En zone urbaine dense, changer les mobilités repose sur trois segments : tout d’abord, les deux-roues motorisés : 36 % des livreurs instantanés (les autoentrepreneurs pour UBER EATS, Deliveroo, Stuart etc.) utilisent des scooters, parfois des modèles très anciens et donc polluants. Très peu sont électriques. La plupart pourraient être remplacés par des vélos à assistance électriques, moins polluants et plus silencieux – un aspect majeur en ville.[2]

Ensuite, viennent les très nombreux véhicules utilitaires légers (VUL). Même si l’on reste dans des parts de marché assez faibles pour l’électrique, une dynamique claire est observée avec une augmentation nette, en 2020, des immatriculations.  Certaines entreprises montrent la voie dans l’amélioration des livraisons : depuis 2019, Chronopost a passé intégralement ses livraisons en mode « propre » dans presque 20 villes françaises. Le changement est possible !

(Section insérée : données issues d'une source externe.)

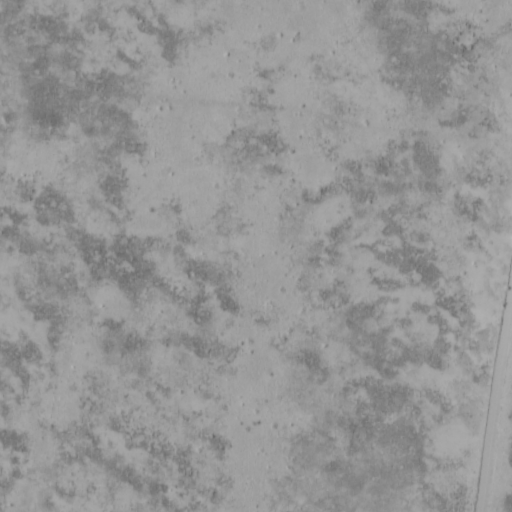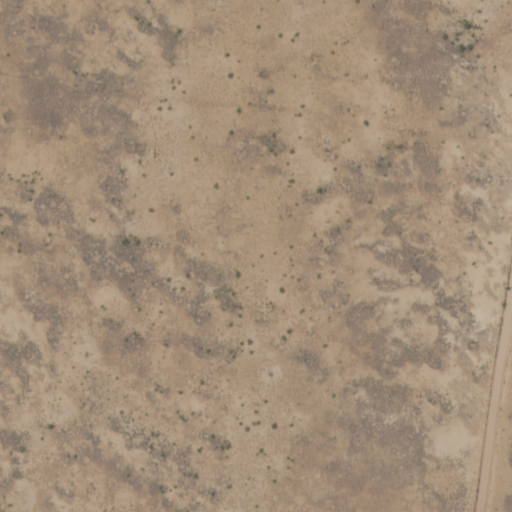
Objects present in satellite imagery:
road: (472, 256)
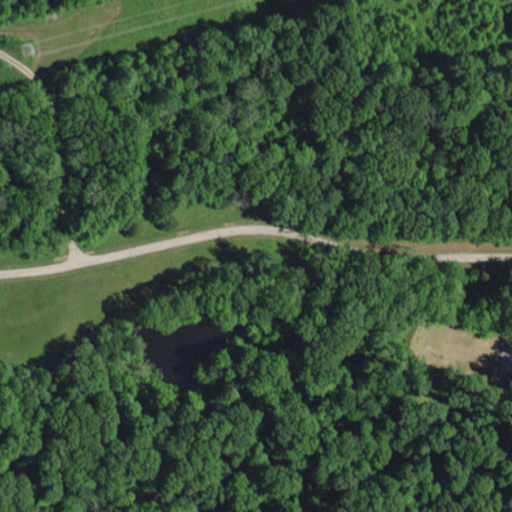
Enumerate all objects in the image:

Dernier segment, les poids lourds. Ils représentent un tiers des livraisons en ville et restent essentiels, car ce sont des outils de massification des flux, donc un outil d’optimisation. Les alternatives électriques restent trop couteuses et trop peu performantes. Mais on peut passer au bio GNV, qui émet 80 % de moins de NOx et de CO2 que le diesel !

Propositions

Diverses propositions ont déjà été faites pour soutenir une transformation durable de la logistique, par exemple pour l’aide à l’acquisition des véhicules électriques (bonus écologique, suramortissement, prime à la conversion),… Mais il manque encore, une vision globale, nationale, et une prise de conscience des acteurs locaux.

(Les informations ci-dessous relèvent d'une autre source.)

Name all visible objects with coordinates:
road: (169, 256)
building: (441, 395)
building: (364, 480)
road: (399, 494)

A l’échelle nationale il faudrait mettre en place une vision à moyen terme, pour encourager les acteurs vertueux et les aider à tirer vers le haut le secteur. Il faudrait harmoniser les règles et les rendre visibles sur tout le territoire (les règlementations peuvent être très diverses d’une ville à l’autre).

Au niveau local, il faudrait encourager le dialogue (qui a déjà commencé) sur les moyens d’intégrer la logistique urbaine dans les centres-villes, et sur l’accès au foncier afin que les points de départ du dernier kilomètre soient au plus près et au plus proche de nos destinataires.

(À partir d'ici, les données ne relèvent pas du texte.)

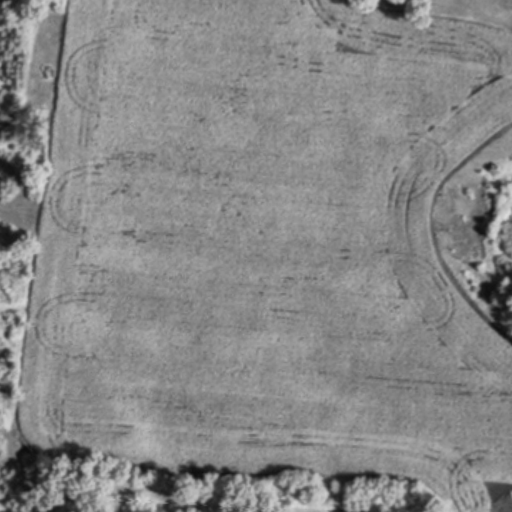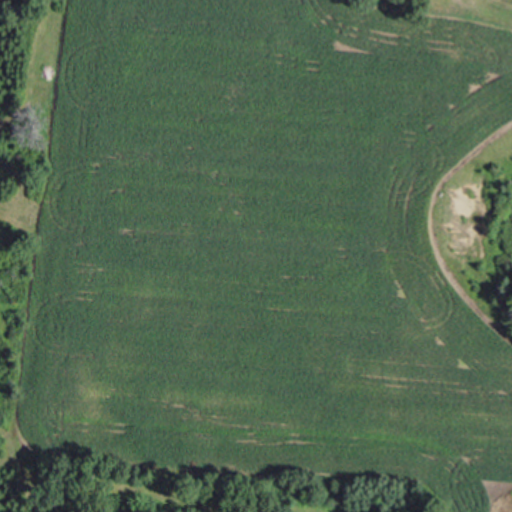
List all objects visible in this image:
road: (33, 478)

Tout cela est possible. C’est aussi nécessaire si l’on veut réellement lutter contre la pollution en ville. C’est-à-dire pour assurer aux Français et aux Françaises qui habitent en zone urbaine – 80 % de la population – un air respirable, et des niveaux de bruit supportables. La plupart des grands acteurs du secteur y sont prêts.

Olivier Blond – Institut Brunoy

Tony Renucci – RESPIRE

Ce texte a été publié dans Le Monde le 16 octobre 2021


[1] Transport de marchandises face aux impératifs environnementaux – http://www.senat.fr/rap/r20-604/r20-604_mono.html#toc0

[2] Respire – 20 propositions. A paraître.